Reselling something only 6 weeks "old" is a bit weird, maybe she bought in good faith and her kid has changed her mind since, that happens.

She paid for the toys, so it's not as you gave them to her. It's bit late here, but it's worth mentioning you would like to be given first refusal on toys you sell (to friends). Does she even know you sell at cost?

ElizabethHoney · 18/11/2016 14:33

I think you should definitely have a conversation with her about it.

Mention that - because you were selling to her at cost price, not only with nonprofit but therefore having given your time for free and given up a likely profit from selling to a stranger - that you'd appreciate it if you could have any further ones off her at cost price, so you could have the chance to get the profit you'd sacrificed.

Maybe she just didn't realise that you weren't charging her the normal rate. If she's got any decency, she'll be mortified and apologetic, and at least share the profits on this one.

It's worth being sure before ending a friendship. But a friend who takes advantage isn't really a friend. So talk to her, see what's going on, and give her a chance to put things right.

ShebaShimmyShake · 18/11/2016 14:34

How do you source them? Is she doing anything much different to you, just choosing not to do favours for friends?

Ta1kinpeece · 18/11/2016 14:46

OP
you were a mug.
You are a business, if you gave her stuff cheap it was gifts, not business.
No way in the world does she has an obligation back to you.

I'm an accountant.
I do tax returns for some of my oldest friends (and their kids and their exes and their friends)
they all pay the same transparent fixed fee
because they are paying for my expertise.
For the hours I do their taxes I'm not their friend, I'm their professional adviser.
When they come to my parties I never ever discuss what I know of their finances.

ShebaShimmyShake · 18/11/2016 14:48

Yeah, I have to say I'm struggling to see the issue, though clearly I'm a minority. You don't even make these toys so you're profiting off someone somewhere. They're her property now, why can't she do as she likes with them?

TheNaze73 · 18/11/2016 15:02

Cut her supply line. Job done

musingsofawannabemumpreneur · 18/11/2016 15:20

"because you were selling to her at cost price, not only with nonprofit but therefore having given your time for free and given up a likely profit from selling to a stranger - that you'd appreciate it if you could have any further ones off her at cost price, so you could have the chance to get the profit you'd sacrificed."

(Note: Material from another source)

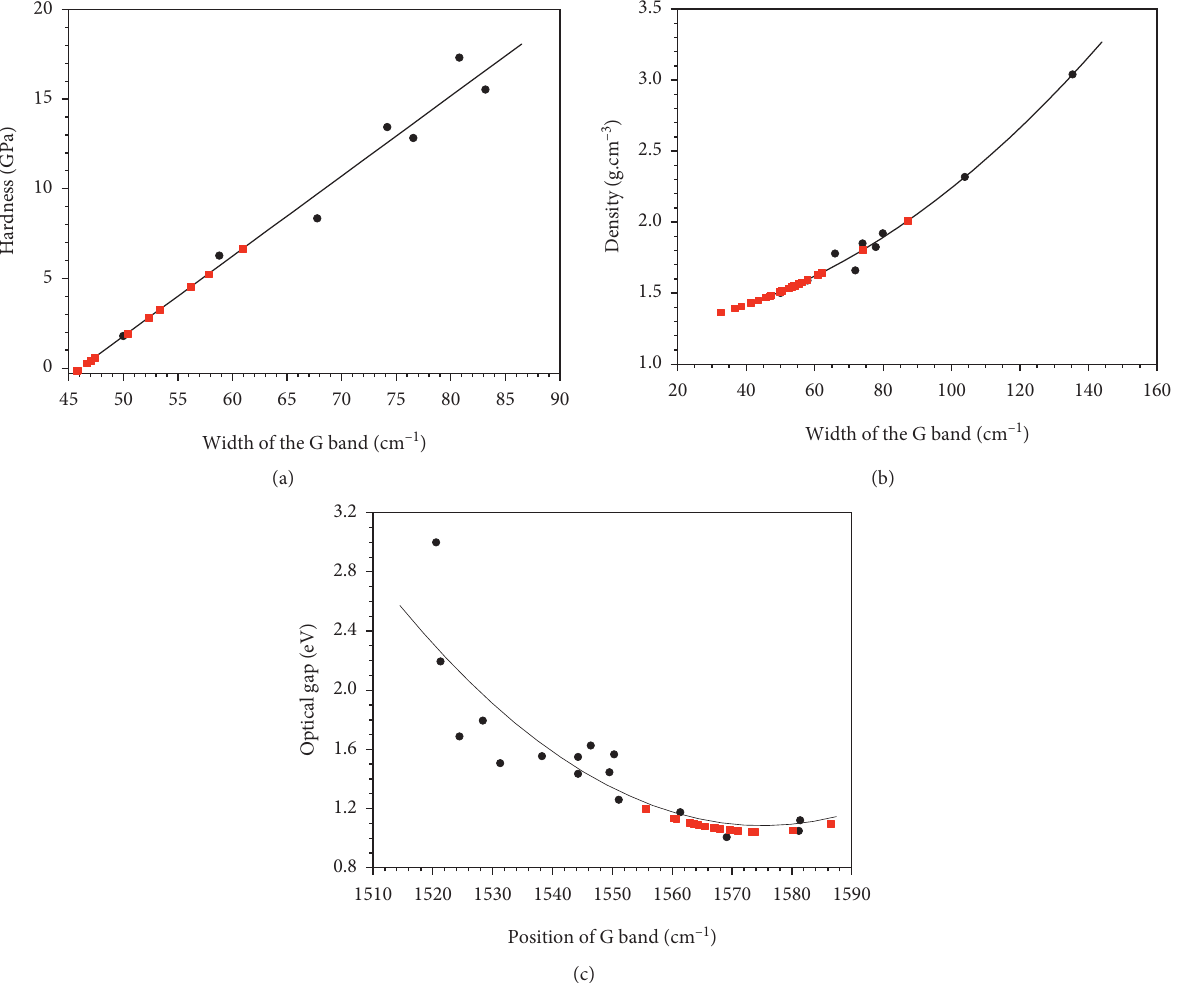
Figure 7: (a) Hardness of soot deposits as a function of G bandwidth. (b) Density of soot deposits as a function of G bandwidth. (c) Optical gap of soot deposits as a function of the Raman G band position; , this work; • , work from Tamor and Vassell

Its this. To me, even if she sold them back to me at cost price, her daughter has effectively had the use and enjoyment of these toys that she loves for free, for as long as she wants. I still sourced them, travelled (for hours in some instances) to collect them, and spent my time cleaning them up. I feel like she is taking the pee by now profiting from them herself when this is my business and I saw what I was doing as a favour to my friend.

Perhaps I need to be a better business woman, but I would have felt awkward not to have offered some form of "mates rates". I think those who say I should have stipulated "to be returned at same price when LO is no longer interested" are probably right.

OP posts:
DameDiazepamTheDramaQueen · 18/11/2016 15:33

She bought them, they're hers, she can do what she likes with them tbh. You need to make it clear in future if you want things back.